▶ WORK TO COMPLETE
Carry on the article about the rise in childhood obesity worldwide, picking up after its final sentence.

▶ TEXT PROVIDED
%%

There Are Now 124 Million Obese Children in the World
And it keeps getting worse.
The global health crisis of childhood obesity continues to grow larger and larger.
According to a new report compiled by Imperial College London and the World Health Organization (WHO), the number of moderately to severely overweight children aged five to 19 has multiplied tenfold in the last 40 years around the globe.
Researchers analyzed body mass index scores from over 128 million children and adults around the world between 1975 and 2016. Their results indicated that rates of obesity were growing quickest in middle- and low-income countries, while rates in higher income countries had plateaued in recent years.
While instances of adult obesity were at concerningly high rates as well, it is the skyrocketing rates of childhood obesity that has researchers most troubled.
In 1975, less than 1% of the world’s adolescent population was obese. In 2016, that number had risen to 8% of all boys and 6% of all girls. In total, the number rose from about 11 million obese boys and girls in 1975 to 124 million in 2016.
“These data highlight, remind and reinforce that overweight and obesity is a global health crisis today, and threatens to worsen in coming years unless we start taking drastic action,” said Dr. Fiona Bull, a programme coordinator at WHO.
If the rise in obesity continues, experts reported that more adolescents would be overweight than underweight by the year 2022, marking a dramatic shift in global health trends.
The report also offered some analysis on what may have led to such drastic increases in BMI. A WHO release accompanying the report claimed that an increase in the consumption of processed, energy-dense, and nutritionally devoid foods in low- and middle-income countries could be responsible for the dramatic numbers.
One interpretation of the data within the report notes that in areas with the fastest accelerating rates of obesity, childhood obesity rates increased while adult rates remained the same. In these lower-income regions, the increase in access to fast and processed foods may play a role.

%%

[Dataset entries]
%%

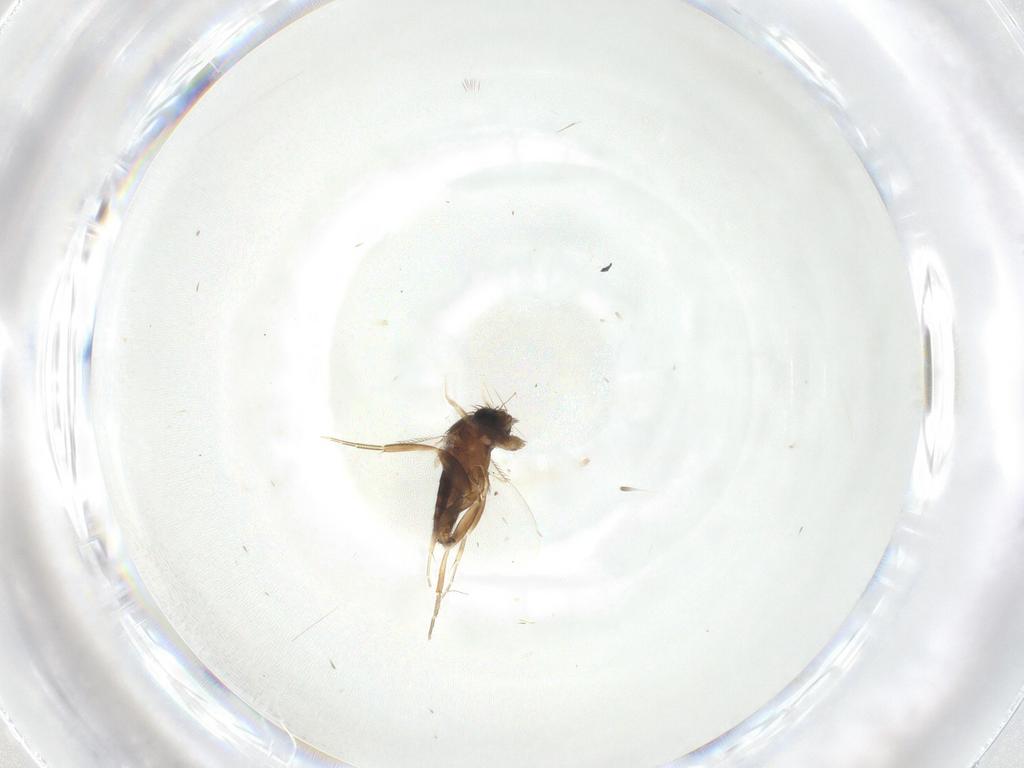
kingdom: Animalia
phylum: Arthropoda
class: Insecta
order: Diptera
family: Phoridae
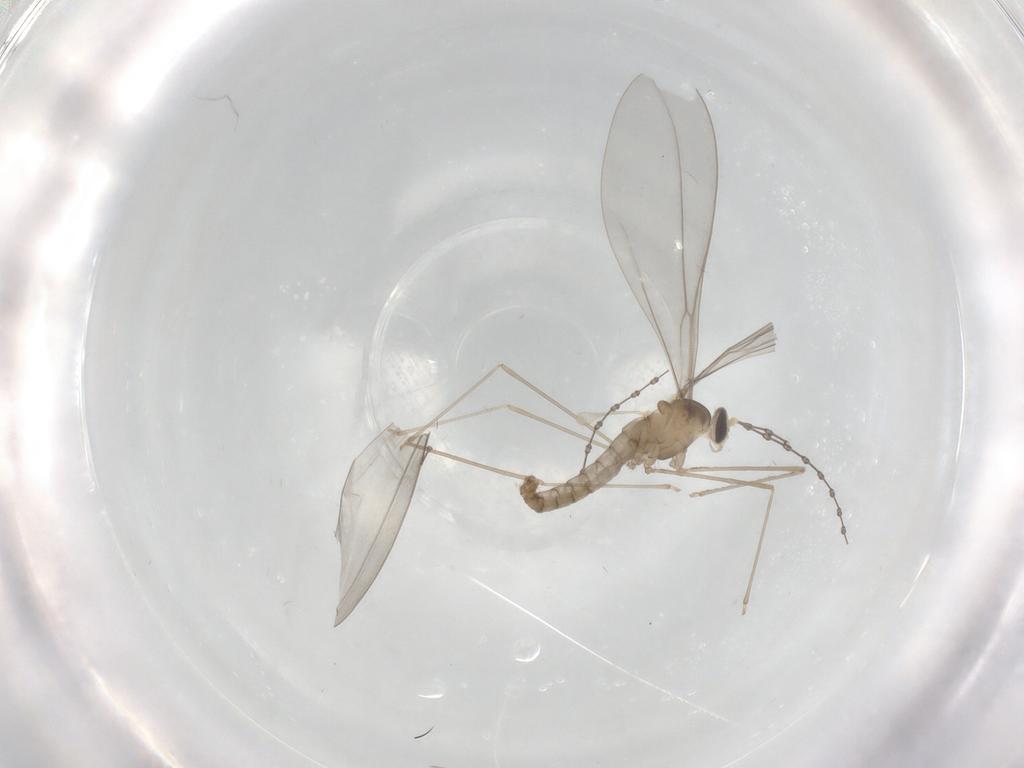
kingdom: Animalia
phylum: Arthropoda
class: Insecta
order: Diptera
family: Cecidomyiidae
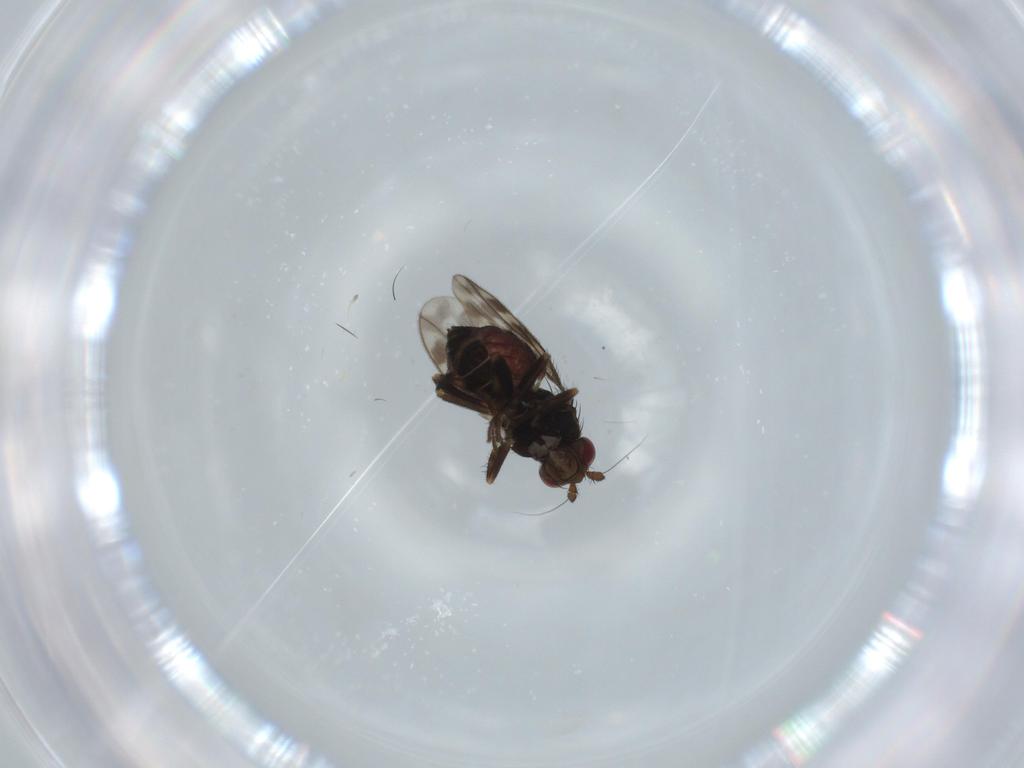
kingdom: Animalia
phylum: Arthropoda
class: Insecta
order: Diptera
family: Sphaeroceridae
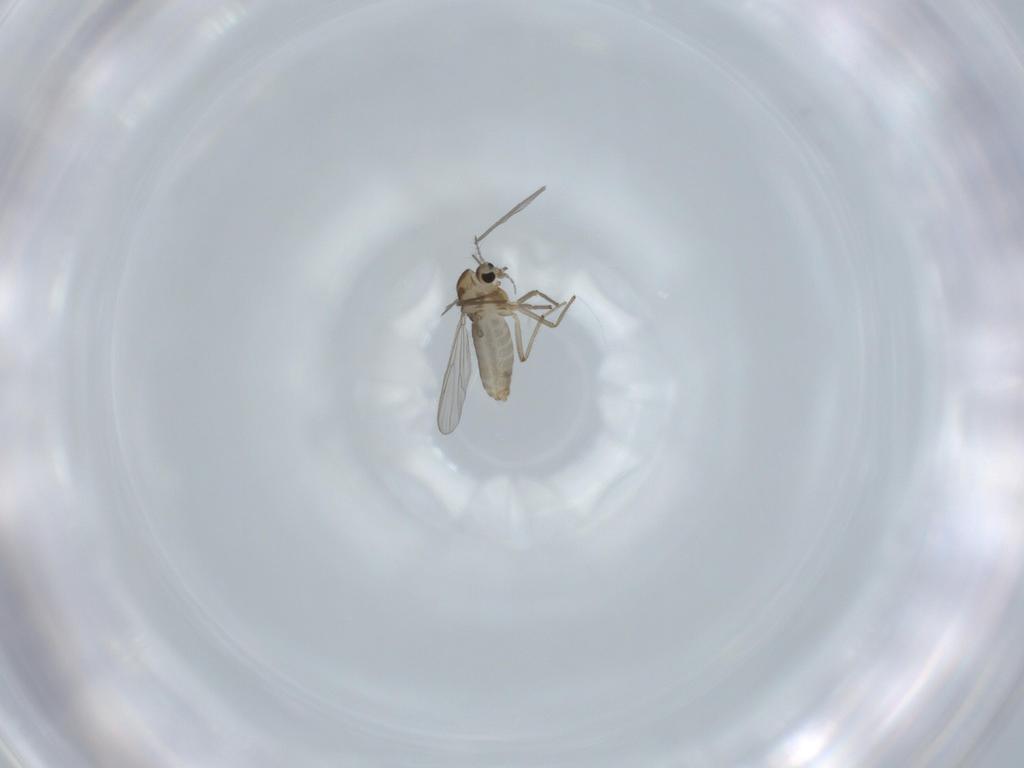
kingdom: Animalia
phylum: Arthropoda
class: Insecta
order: Diptera
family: Chironomidae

%%

▶ ANSWER TO THE PROBLEM
Foods high in salt, fat, and sugar are notoriously marketed to children, says lead researcher Dr. Majid Ezzati.
"These worrying trends reflect the impact of food marketing and policies across the globe, with healthy nutritious foods too expensive for poor families and communities,” he told the WHO.
In wealthier countries where interventions had taken place to block the aggressive marketing tactics of such nutritious food to children, rates of obesity for children grew at much slower rates.
Dr. Bull told the WHO that targeted action to reduce the amount of unhealthy foods for children was needed to tackle the growing problem.
“WHO encourages countries to implement efforts to address the environments that today are increasing our children’s chance of obesity. Countries should aim particularly to reduce consumption of cheap, ultra-processed, calorie dense, nutrient poor foods,” she said.
Dr. Bull added that fighting childhood obesity also requires a comprehensive strategy involving more than just diet.
“[Countries] should also reduce the time children spend on screen-based and sedentary leisure activities by promoting greater participation in physical activity through active recreation and sports,” she said.